As Terry Hayes, senior tax writer at Thomson Reuters, wrote last year, it has also been suggested that “BEPS reforms that impose new compliance costs may dampen innovation and entrepreneurship”, especially for small and medium-sized enterprises.

But there are also analysts who think recent measures do not go far enough. Some areas, such as the creation of a public registry of offshore trusts, appear to have seen little progress, while developing countries have largely been sidelined in the decision–making process. Despite the UN Financing for Development conference held in Addis Ababa in July, which saw NGOs argue for extended powers to be given to the existing UN tax body, the OECD retains huge influence over global tax policy, with its members arguing that they hold the expertise to lead on tax issues.

US concern

The TJN describes the US, one of the few countries with a secrecy score that has worsened since 2013, as the jurisdiction of “greatest concern”. It has taken aggressive action to claim taxes from US individuals and companies in jurisdictions such as Switzerland, but has failed to crack down on those using the US to escape taxation elsewhere.

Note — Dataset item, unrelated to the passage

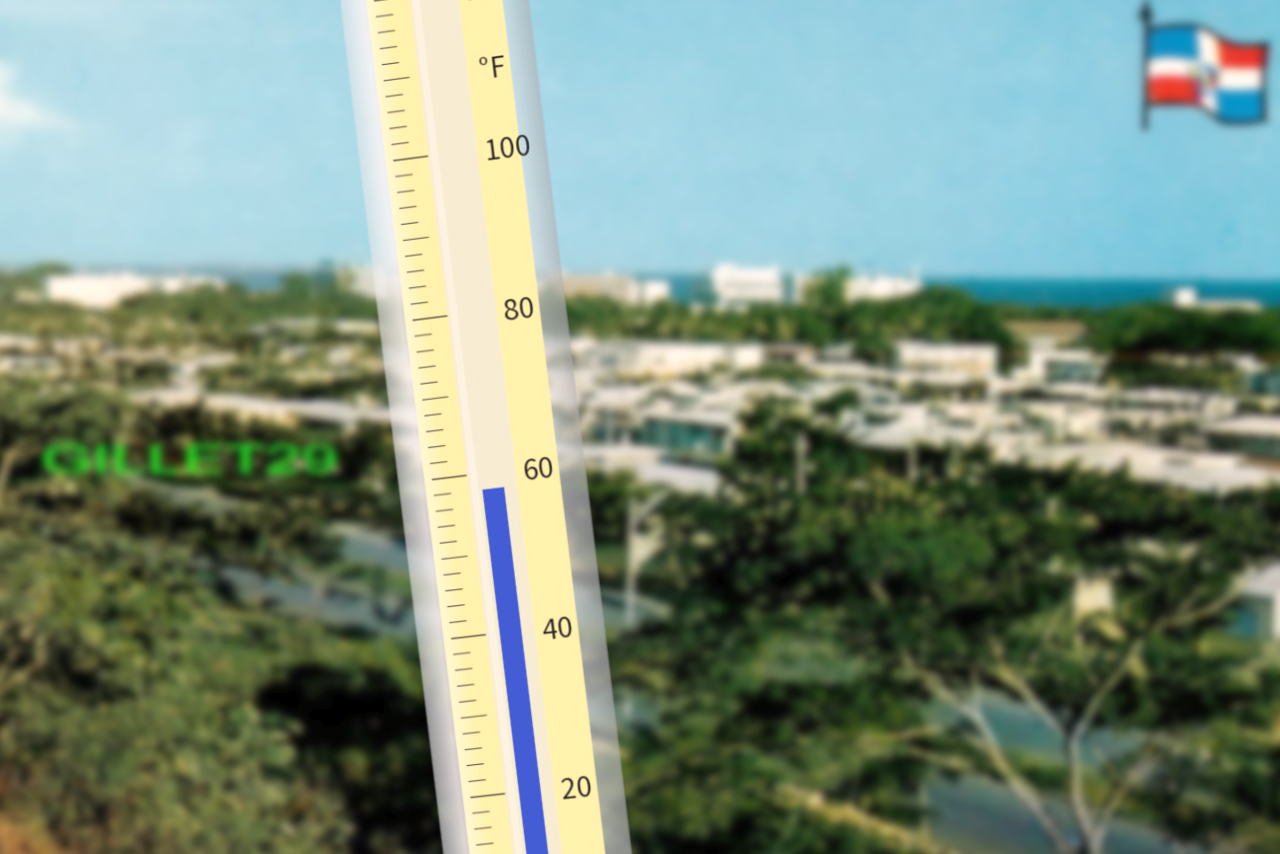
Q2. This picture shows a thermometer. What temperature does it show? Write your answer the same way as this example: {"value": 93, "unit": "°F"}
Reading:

It has not signed the CRS, instead implementing its own programme, the Foreign Account Tax Compliance Act (FATCA), which collects information on Americans abroad but does not exchange much information about people exploiting the US as a secrecy jurisdiction.

Meanwhile, the UK government has pursued “what can at times appear a Janus-faced approach” to financial secrecy, according to a report compiled by the Eurodad network of NGOs in conjunction with the EU. It has nudged its dependencies and overseas territories forwards in AEoI but has not pressed them to adopt public registers of beneficial ownership, despite leading international calls for such records.

A spokesperson for HM Treasury, the UK government department responsible for public finances and economic policy, told The World Weekly that “effectively tackling tax evasion and avoidance is a UK priority” and said “this government has taken a number of steps to ensure multinationals pay their fair share of tax and played a critical role in establishing the OECD’s BEPS plan”.

“We want to ensure the UK has some of the most competitive taxes in the world but that these taxes get paid,” the spokesperson added.

Richard Murphy, director of Tax Research, told The World Weekly he was “cautiously optimistic” about recent regulatory developments, but said it remains to be seen if there are concrete results. This, he said, depends on whether sufficient data on financial secrecy exists and, if so, whether it can be collected and shared. “We are in a period of interesting limbo.”